I am looking forward to being a part of the GNOME community in the future as a civilian, though I won’t be fixing any more TreeView bugs. (-:
The team is now in Christian Schaller’s capable hands and the engineering group at Red Hat is stronger than it has ever been. I’m looking forward to watching from the sidelines to see what they do next!
April 7, 2011
*tap* *tap* Is this thing on?
It’s been too long since I blogged, but this is a great reason to post. I am so proud of everyone who put this release together. Everyone worked so hard on everything, and the pride and artistry comes through in every corner of the desktop. Kudos go to everyone involved; the engineers for their craftsmanship, the designers for their persistence and vision, the marketing team for telling such a great story, the web team for making a home we can be proud of, and everyone else who’s cared about the project and helped shape it along the way.
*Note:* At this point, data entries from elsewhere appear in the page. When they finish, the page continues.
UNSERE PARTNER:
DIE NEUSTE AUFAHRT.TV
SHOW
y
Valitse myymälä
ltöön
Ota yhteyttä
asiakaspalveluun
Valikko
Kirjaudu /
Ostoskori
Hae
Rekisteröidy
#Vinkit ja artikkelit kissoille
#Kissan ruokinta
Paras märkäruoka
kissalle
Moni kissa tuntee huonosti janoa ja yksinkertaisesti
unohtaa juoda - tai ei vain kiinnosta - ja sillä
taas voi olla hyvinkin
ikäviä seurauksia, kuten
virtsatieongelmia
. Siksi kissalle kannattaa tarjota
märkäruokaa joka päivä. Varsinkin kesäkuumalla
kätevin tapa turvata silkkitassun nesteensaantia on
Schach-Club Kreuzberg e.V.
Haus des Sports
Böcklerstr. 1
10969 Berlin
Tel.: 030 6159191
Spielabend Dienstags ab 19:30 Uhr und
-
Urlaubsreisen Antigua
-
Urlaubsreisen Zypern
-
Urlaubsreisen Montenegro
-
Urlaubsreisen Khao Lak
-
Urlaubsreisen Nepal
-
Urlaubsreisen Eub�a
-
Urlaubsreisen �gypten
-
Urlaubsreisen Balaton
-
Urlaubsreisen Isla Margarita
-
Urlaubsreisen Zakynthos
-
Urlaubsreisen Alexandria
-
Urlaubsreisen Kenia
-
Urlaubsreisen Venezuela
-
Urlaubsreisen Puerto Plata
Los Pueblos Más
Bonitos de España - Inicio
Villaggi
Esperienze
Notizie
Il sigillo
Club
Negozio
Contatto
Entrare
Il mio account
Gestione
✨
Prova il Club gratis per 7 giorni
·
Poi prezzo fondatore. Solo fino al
Having been around for every major GNOME release this is by far the smoothest dot-zero we have ever done. The commitment to excellence this time around was amazing and the enthusiasm has been infectious. I am already excited to see what’s planned for 3.2.
December 11, 2007
- trees: Neat! It looks like google street views has extended all the way to Westford, MA. They even have a picture of my favorite tree.
November 20, 2007
- life: Edmund James Blandford was born November 15, 2007 at 4:01 PM EST. He was exactly eight pounds heavy and twenty inches long at birth. Mother and Son are doing well. We aren’t sleeping for particularly long stretches, but are happy that he is healthy and here.
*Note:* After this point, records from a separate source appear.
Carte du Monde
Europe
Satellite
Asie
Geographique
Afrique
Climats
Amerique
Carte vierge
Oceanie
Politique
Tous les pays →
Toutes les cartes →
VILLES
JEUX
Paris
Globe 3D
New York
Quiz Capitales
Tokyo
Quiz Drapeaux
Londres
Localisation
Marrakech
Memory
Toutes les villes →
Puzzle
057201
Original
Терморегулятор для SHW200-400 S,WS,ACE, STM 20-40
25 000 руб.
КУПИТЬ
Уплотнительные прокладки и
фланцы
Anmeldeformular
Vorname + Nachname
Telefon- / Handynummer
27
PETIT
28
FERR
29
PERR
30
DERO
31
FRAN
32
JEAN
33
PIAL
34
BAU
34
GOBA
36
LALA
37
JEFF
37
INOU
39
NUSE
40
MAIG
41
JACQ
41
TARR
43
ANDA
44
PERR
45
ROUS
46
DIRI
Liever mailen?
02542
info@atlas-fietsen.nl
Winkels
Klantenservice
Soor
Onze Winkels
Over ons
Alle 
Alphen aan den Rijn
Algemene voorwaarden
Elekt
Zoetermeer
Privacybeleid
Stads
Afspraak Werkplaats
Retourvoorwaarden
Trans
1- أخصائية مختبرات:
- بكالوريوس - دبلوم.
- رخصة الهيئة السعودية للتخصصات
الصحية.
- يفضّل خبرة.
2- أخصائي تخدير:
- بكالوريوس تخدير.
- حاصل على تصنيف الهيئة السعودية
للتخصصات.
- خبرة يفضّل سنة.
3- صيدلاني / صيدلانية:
Edmund getting ready to return from the hospital
Eleanor doesn’t know what to make of her brother yet, but is sweet and welcoming so far. She has been growing up so much recently; I hope she isn’t too put off by his arrival. She has been running up to him and saying ‘hi!’ while he’s in the kitchen.
Eleanor and Edmund
- intlclock: I am glad that Federico is looking at merging intlclock upstream. I have wanted to see intlclock make it into mainline GNOME for a while, and it has definitely gotten more interesting for the wider exposure. While Federico is probably right that that code is not super efficient, I don’t think you can actually do a lot better than calculating the Sun’s position per-pixel when calculating day/night. That code is certainly a lot simpler than trying to project the circle onto our map projection. It also gives us the chance to calculate things like twilight, and adjust the shading of the pixel (and clocks) appropriately.
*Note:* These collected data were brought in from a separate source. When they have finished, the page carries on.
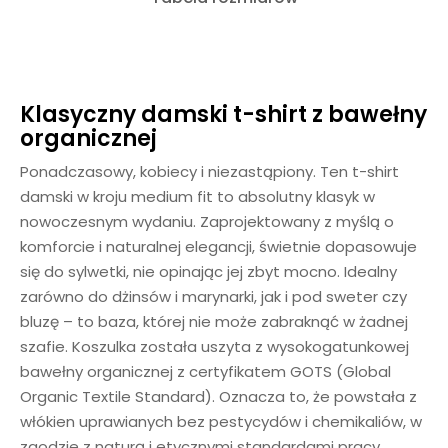
Klasyczny damski t-shirt z bawełny
organicznej
Ponadczasowy, kobiecy i niezastąpiony. Ten t-shirt
damski w kroju medium fit to absolutny klasyk w
nowoczesnym wydaniu. Zaprojektowany z myślą o
komforcie i naturalnej elegancji, świetnie dopasowuje
się do sylwetki, nie opinając jej zbyt mocno. Idealny
zarówno do dżinsów i marynarki, jak i pod sweter czy
bluzę – to baza, której nie może zabraknąć w żadnej
szafie. Koszulka została uszyta z wysokogatunkowej
bawełny organicznej z certyfikatem GOTS (Global
Organic Textile Standard). Oznacza to, że powstała z
włókien uprawianych bez pestycydów i chemikaliów, w
zgodzie z naturą i etycznymi standardami pracy.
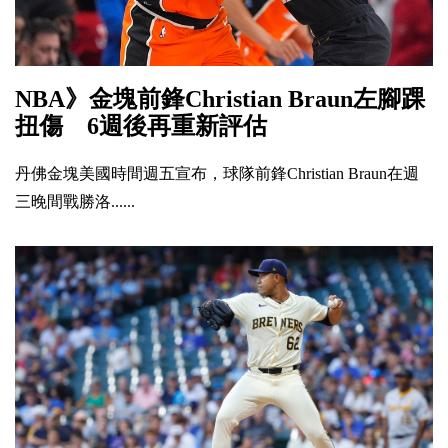
NBA》金塊前鋒Christian Braun左腳踝
扭傷 6週後再重新評估
丹佛金塊美國時間週五宣布，球隊前鋒Christian Braun在週
三晚間戰勝洛......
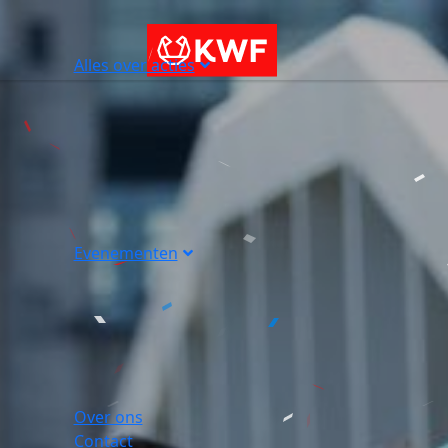
Alles over acties
Evenementen
Over ons
Contact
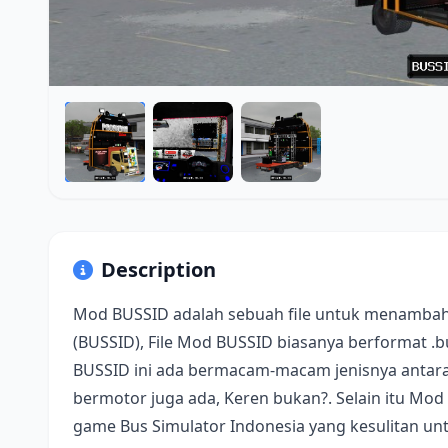
Description
Mod BUSSID adalah sebuah file untuk menambah
(BUSSID), File Mod BUSSID biasanya berformat .
BUSSID ini ada bermacam-macam jenisnya antara 
bermotor juga ada, Keren bukan?. Selain itu Mod
game Bus Simulator Indonesia yang kesulitan u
- intlclock (background): One of the cooler features in Fedora 8 is the timelapsed background support that Søren wrote. The default background will get brighter as the day goes forward, and darker as night approaches. The times this happens are hardcoded into the slideshow, though. Given that we have some lovely code in intlclock to determine the sun position at a given location, and also know exactly where we are, it would be a pretty neat extention to tie that to the background.